Inicialmente, não é sustentável a invocação da Constituição Federal quanto ao cumprimento da função social da empresa, porque inúmeras outras garantias poderiam ser chamadas para lhe servir de confronto, como o próprio direito de propriedade. E no caso específico do BRB, restou fartamente demonstrado o esforço do empregador, sendo que a justa causa somente foi aplicada depois de efetivamente esvaídos todos os meios de que dispunha para ajudar seu colaborador.
Demais, é inafastável a plena vigência da alínea "f" do artigo 482 da CLT. A inserção da referida alínea no corpo do dispositivo legal, ainda que em 1943, teve por escopo garantir a "ordem interna do estabelecimento, a disciplina da empresa, a marcha normal do serviço e a boa execução do trabalho: a embriaguez degrada, desmoraliza e tira o senso de responsabilidade, sendo, destarte, justo que o empregador não pudesse confiar integralmente num empregado em tais condições", na preciosa lição de Délio Maranhão, nas suas Instituições de Direito do Trabalho (v. 1, 19. ed., atualizada por Arnaldo Süssekind e Lima Teixeira, Editora LTr).
Como se vê, as razões não envelheceram.
Não bastasse, a embriaguez tipifica ainda mau procedimento e incontinência de conduta, duas figuras igualmente previstas no multicitado artigo 482 da CLT, de sorte que o empregado que a pratica de forma habitual (violação da obrigação geral de conduta) ou em serviço (violação de obrigação específica de execução do contrato), acha-se incurso em três das hipóteses legais.
Não se pode olvidar, por outro lado, que a embriaguez abala não só a fidúcia que deve existir em toda relação contratual de trabalho, como expõe o empregado e seus colegas ao risco de acidentes, contendas e outras situações inseguras. Além disso, vulnera a imagem da empresa, seja qual for o cargo ocupado pelo faltoso.

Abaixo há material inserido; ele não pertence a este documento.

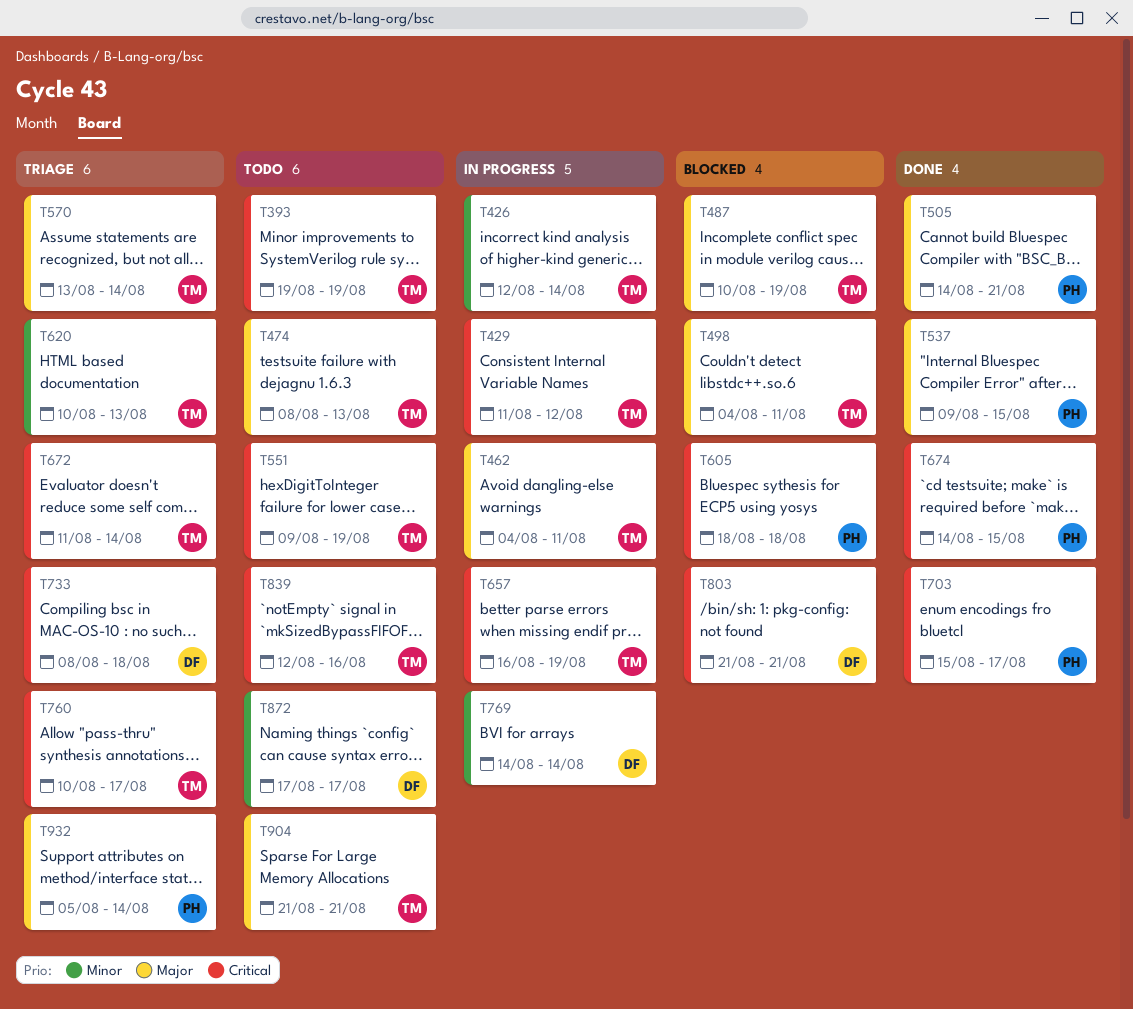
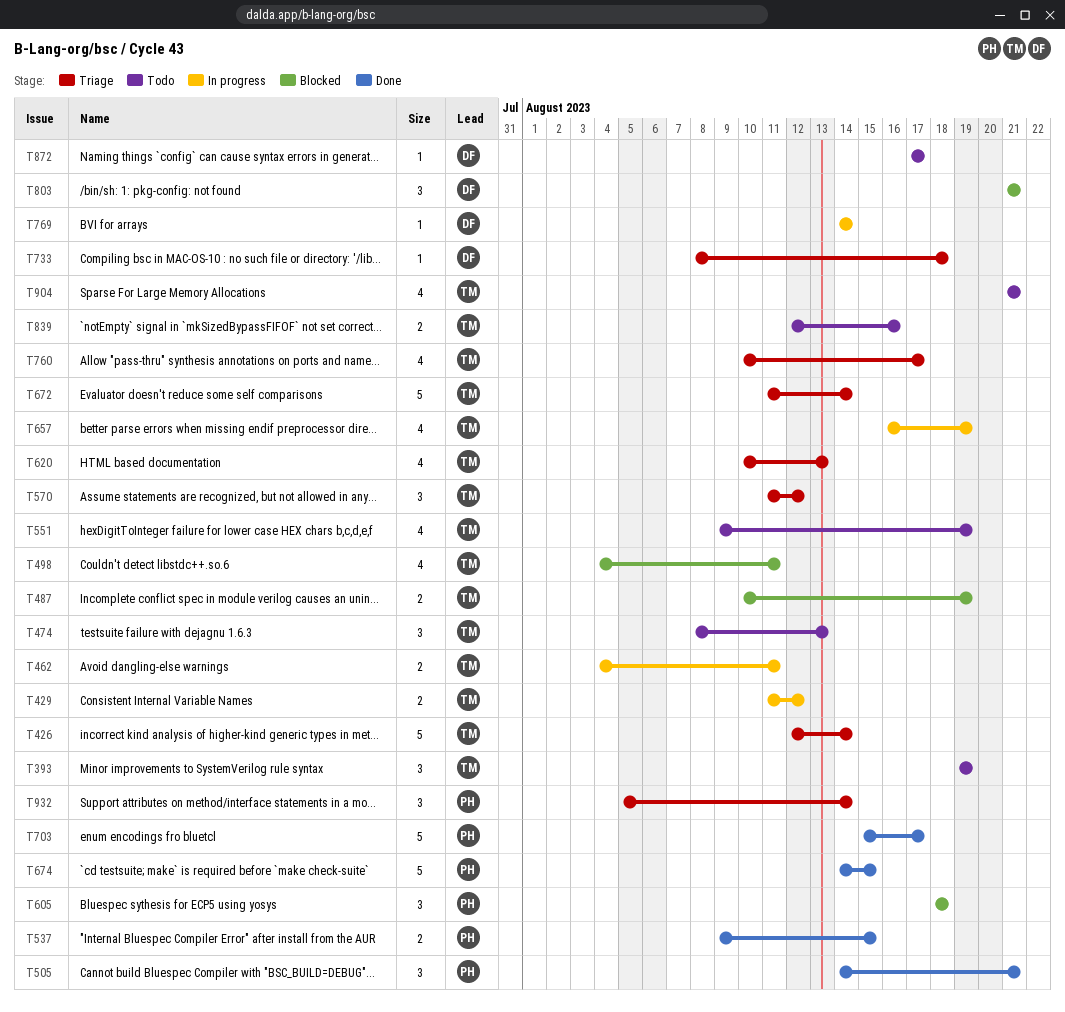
T426, status: In progress -> Triage
T570, start: Aug 13 -> Aug 11
T570, due: Aug 14 -> Aug 12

Mesmo sabendo que o alcoolismo consta, há tempos, do Código Internacional de Doenças, entendemos que não poderá o empregador ser compelido a suportar o empregado que de forma habitual ou em serviço, encontre-se em estado de embriaguez.
Assim, enquanto em vigor o artigo 482 da CLT, somos de parecer que a embriaguez continua a motivar a aplicação da justa causa, máxime porque a alínea "f", na qual está expressamente prevista a figura, normalmente atrai a aplicação de outras duas hipóteses legais já mencionadas acima, previstas na letra "b" da norma legal, quais sejam: incontinência de conduta e mau procedimento.